_Plain-text document sources:_
━━━━━━━━━━━━━━━━━━━━━━━━━━━━━━
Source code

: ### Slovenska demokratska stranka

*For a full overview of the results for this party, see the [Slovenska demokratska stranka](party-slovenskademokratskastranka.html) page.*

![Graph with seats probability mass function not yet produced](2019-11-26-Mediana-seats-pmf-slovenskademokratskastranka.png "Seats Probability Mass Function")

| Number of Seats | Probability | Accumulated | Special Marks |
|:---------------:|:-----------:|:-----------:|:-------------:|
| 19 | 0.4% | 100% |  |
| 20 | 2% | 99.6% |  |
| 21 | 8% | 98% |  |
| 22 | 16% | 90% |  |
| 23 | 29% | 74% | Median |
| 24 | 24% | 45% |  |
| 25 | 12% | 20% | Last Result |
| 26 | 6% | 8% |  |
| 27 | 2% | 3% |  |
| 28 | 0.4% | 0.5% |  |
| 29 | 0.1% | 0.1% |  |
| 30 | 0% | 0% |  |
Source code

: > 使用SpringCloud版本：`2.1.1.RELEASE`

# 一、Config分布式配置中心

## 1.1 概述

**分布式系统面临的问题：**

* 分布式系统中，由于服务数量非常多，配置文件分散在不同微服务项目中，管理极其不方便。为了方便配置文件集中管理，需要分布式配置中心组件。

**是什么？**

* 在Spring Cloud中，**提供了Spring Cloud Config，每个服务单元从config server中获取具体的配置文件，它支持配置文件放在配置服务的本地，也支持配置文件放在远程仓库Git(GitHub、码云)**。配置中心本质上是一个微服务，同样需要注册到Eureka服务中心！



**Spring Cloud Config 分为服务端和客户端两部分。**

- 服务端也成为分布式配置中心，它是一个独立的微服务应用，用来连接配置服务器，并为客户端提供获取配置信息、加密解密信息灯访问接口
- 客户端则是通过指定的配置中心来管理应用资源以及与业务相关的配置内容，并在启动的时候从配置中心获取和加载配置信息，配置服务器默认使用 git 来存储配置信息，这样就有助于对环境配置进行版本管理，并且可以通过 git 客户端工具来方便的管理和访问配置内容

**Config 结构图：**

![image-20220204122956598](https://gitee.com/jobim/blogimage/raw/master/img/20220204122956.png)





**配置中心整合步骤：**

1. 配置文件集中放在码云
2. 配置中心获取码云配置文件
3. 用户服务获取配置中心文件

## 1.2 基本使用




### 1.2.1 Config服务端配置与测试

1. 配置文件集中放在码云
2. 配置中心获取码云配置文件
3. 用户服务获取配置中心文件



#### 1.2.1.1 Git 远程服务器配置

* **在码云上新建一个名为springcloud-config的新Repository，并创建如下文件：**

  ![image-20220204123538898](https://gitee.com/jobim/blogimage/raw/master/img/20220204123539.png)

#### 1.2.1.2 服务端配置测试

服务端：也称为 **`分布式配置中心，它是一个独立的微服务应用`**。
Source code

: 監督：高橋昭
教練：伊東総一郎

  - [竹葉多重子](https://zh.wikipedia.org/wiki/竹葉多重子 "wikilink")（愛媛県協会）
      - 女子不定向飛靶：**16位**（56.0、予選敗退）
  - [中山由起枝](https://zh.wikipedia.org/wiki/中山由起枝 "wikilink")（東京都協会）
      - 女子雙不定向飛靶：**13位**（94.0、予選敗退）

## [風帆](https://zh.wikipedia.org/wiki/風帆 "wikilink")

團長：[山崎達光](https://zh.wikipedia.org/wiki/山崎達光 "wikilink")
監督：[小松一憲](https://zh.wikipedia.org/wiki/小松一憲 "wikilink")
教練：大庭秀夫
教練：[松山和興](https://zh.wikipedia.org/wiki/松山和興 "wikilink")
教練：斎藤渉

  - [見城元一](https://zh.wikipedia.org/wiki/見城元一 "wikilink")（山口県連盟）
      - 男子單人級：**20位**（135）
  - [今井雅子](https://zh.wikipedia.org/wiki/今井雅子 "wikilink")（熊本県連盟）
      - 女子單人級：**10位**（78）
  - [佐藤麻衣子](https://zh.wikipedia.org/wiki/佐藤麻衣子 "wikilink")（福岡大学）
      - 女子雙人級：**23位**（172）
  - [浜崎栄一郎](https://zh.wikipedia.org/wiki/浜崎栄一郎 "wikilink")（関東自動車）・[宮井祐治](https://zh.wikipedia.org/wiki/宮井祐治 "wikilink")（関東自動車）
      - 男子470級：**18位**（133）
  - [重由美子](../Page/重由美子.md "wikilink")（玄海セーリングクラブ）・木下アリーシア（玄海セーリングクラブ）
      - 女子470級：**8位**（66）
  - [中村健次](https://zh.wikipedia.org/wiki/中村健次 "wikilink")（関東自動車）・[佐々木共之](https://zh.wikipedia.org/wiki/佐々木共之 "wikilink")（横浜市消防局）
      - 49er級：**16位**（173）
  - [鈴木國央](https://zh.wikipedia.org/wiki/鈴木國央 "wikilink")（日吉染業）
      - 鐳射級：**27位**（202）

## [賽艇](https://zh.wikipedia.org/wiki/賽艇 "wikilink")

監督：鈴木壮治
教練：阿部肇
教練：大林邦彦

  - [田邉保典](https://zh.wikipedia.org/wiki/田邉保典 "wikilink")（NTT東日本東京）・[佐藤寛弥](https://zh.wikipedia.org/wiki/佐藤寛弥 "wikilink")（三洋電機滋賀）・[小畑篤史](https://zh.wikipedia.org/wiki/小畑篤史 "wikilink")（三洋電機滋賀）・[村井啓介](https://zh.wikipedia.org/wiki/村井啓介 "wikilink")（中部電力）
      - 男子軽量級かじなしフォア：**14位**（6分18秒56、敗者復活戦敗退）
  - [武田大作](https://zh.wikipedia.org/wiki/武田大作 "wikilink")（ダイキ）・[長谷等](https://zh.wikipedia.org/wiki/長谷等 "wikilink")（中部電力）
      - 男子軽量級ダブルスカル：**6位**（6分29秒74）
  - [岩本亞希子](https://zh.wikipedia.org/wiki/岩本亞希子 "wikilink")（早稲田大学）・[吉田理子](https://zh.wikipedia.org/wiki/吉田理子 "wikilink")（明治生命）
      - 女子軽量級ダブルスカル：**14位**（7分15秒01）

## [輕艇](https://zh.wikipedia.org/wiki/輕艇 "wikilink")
━━━━━━━━━━━━━━━━━━━━━━━━━━━━━━
_Assignment:_ All entries given above are to be printed again exactly.

_Result:_
Source code

: ### Slovenska demokratska stranka

*For a full overview of the results for this party, see the [Slovenska demokratska stranka](party-slovenskademokratskastranka.html) page.*

![Graph with seats probability mass function not yet produced](2019-11-26-Mediana-seats-pmf-slovenskademokratskastranka.png "Seats Probability Mass Function")

| Number of Seats | Probability | Accumulated | Special Marks |
|:---------------:|:-----------:|:-----------:|:-------------:|
| 19 | 0.4% | 100% |  |
| 20 | 2% | 99.6% |  |
| 21 | 8% | 98% |  |
| 22 | 16% | 90% |  |
| 23 | 29% | 74% | Median |
| 24 | 24% | 45% |  |
| 25 | 12% | 20% | Last Result |
| 26 | 6% | 8% |  |
| 27 | 2% | 3% |  |
| 28 | 0.4% | 0.5% |  |
| 29 | 0.1% | 0.1% |  |
| 30 | 0% | 0% |  |
Source code

: > 使用SpringCloud版本：`2.1.1.RELEASE`

# 一、Config分布式配置中心

## 1.1 概述

**分布式系统面临的问题：**

* 分布式系统中，由于服务数量非常多，配置文件分散在不同微服务项目中，管理极其不方便。为了方便配置文件集中管理，需要分布式配置中心组件。

**是什么？**

* 在Spring Cloud中，**提供了Spring Cloud Config，每个服务单元从config server中获取具体的配置文件，它支持配置文件放在配置服务的本地，也支持配置文件放在远程仓库Git(GitHub、码云)**。配置中心本质上是一个微服务，同样需要注册到Eureka服务中心！



**Spring Cloud Config 分为服务端和客户端两部分。**

- 服务端也成为分布式配置中心，它是一个独立的微服务应用，用来连接配置服务器，并为客户端提供获取配置信息、加密解密信息灯访问接口
- 客户端则是通过指定的配置中心来管理应用资源以及与业务相关的配置内容，并在启动的时候从配置中心获取和加载配置信息，配置服务器默认使用 git 来存储配置信息，这样就有助于对环境配置进行版本管理，并且可以通过 git 客户端工具来方便的管理和访问配置内容

**Config 结构图：**

![image-20220204122956598](https://gitee.com/jobim/blogimage/raw/master/img/20220204122956.png)





**配置中心整合步骤：**

1. 配置文件集中放在码云
2. 配置中心获取码云配置文件
3. 用户服务获取配置中心文件

## 1.2 基本使用




### 1.2.1 Config服务端配置与测试

1. 配置文件集中放在码云
2. 配置中心获取码云配置文件
3. 用户服务获取配置中心文件



#### 1.2.1.1 Git 远程服务器配置

* **在码云上新建一个名为springcloud-config的新Repository，并创建如下文件：**

  ![image-20220204123538898](https://gitee.com/jobim/blogimage/raw/master/img/20220204123539.png)

#### 1.2.1.2 服务端配置测试

服务端：也称为 **`分布式配置中心，它是一个独立的微服务应用`**。
Source code

: 監督：高橋昭
教練：伊東総一郎

  - [竹葉多重子](https://zh.wikipedia.org/wiki/竹葉多重子 "wikilink")（愛媛県協会）
      - 女子不定向飛靶：**16位**（56.0、予選敗退）
  - [中山由起枝](https://zh.wikipedia.org/wiki/中山由起枝 "wikilink")（東京都協会）
      - 女子雙不定向飛靶：**13位**（94.0、予選敗退）

## [風帆](https://zh.wikipedia.org/wiki/風帆 "wikilink")

團長：[山崎達光](https://zh.wikipedia.org/wiki/山崎達光 "wikilink")
監督：[小松一憲](https://zh.wikipedia.org/wiki/小松一憲 "wikilink")
教練：大庭秀夫
教練：[松山和興](https://zh.wikipedia.org/wiki/松山和興 "wikilink")
教練：斎藤渉

  - [見城元一](https://zh.wikipedia.org/wiki/見城元一 "wikilink")（山口県連盟）
      - 男子單人級：**20位**（135）
  - [今井雅子](https://zh.wikipedia.org/wiki/今井雅子 "wikilink")（熊本県連盟）
      - 女子單人級：**10位**（78）
  - [佐藤麻衣子](https://zh.wikipedia.org/wiki/佐藤麻衣子 "wikilink")（福岡大学）
      - 女子雙人級：**23位**（172）
  - [浜崎栄一郎](https://zh.wikipedia.org/wiki/浜崎栄一郎 "wikilink")（関東自動車）・[宮井祐治](https://zh.wikipedia.org/wiki/宮井祐治 "wikilink")（関東自動車）
      - 男子470級：**18位**（133）
  - [重由美子](../Page/重由美子.md "wikilink")（玄海セーリングクラブ）・木下アリーシア（玄海セーリングクラブ）
      - 女子470級：**8位**（66）
  - [中村健次](https://zh.wikipedia.org/wiki/中村健次 "wikilink")（関東自動車）・[佐々木共之](https://zh.wikipedia.org/wiki/佐々木共之 "wikilink")（横浜市消防局）
      - 49er級：**16位**（173）
  - [鈴木國央](https://zh.wikipedia.org/wiki/鈴木國央 "wikilink")（日吉染業）
      - 鐳射級：**27位**（202）

## [賽艇](https://zh.wikipedia.org/wiki/賽艇 "wikilink")

監督：鈴木壮治
教練：阿部肇
教練：大林邦彦

  - [田邉保典](https://zh.wikipedia.org/wiki/田邉保典 "wikilink")（NTT東日本東京）・[佐藤寛弥](https://zh.wikipedia.org/wiki/佐藤寛弥 "wikilink")（三洋電機滋賀）・[小畑篤史](https://zh.wikipedia.org/wiki/小畑篤史 "wikilink")（三洋電機滋賀）・[村井啓介](https://zh.wikipedia.org/wiki/村井啓介 "wikilink")（中部電力）
      - 男子軽量級かじなしフォア：**14位**（6分18秒56、敗者復活戦敗退）
  - [武田大作](https://zh.wikipedia.org/wiki/武田大作 "wikilink")（ダイキ）・[長谷等](https://zh.wikipedia.org/wiki/長谷等 "wikilink")（中部電力）
      - 男子軽量級ダブルスカル：**6位**（6分29秒74）
  - [岩本亞希子](https://zh.wikipedia.org/wiki/岩本亞希子 "wikilink")（早稲田大学）・[吉田理子](https://zh.wikipedia.org/wiki/吉田理子 "wikilink")（明治生命）
      - 女子軽量級ダブルスカル：**14位**（7分15秒01）

## [輕艇](https://zh.wikipedia.org/wiki/輕艇 "wikilink")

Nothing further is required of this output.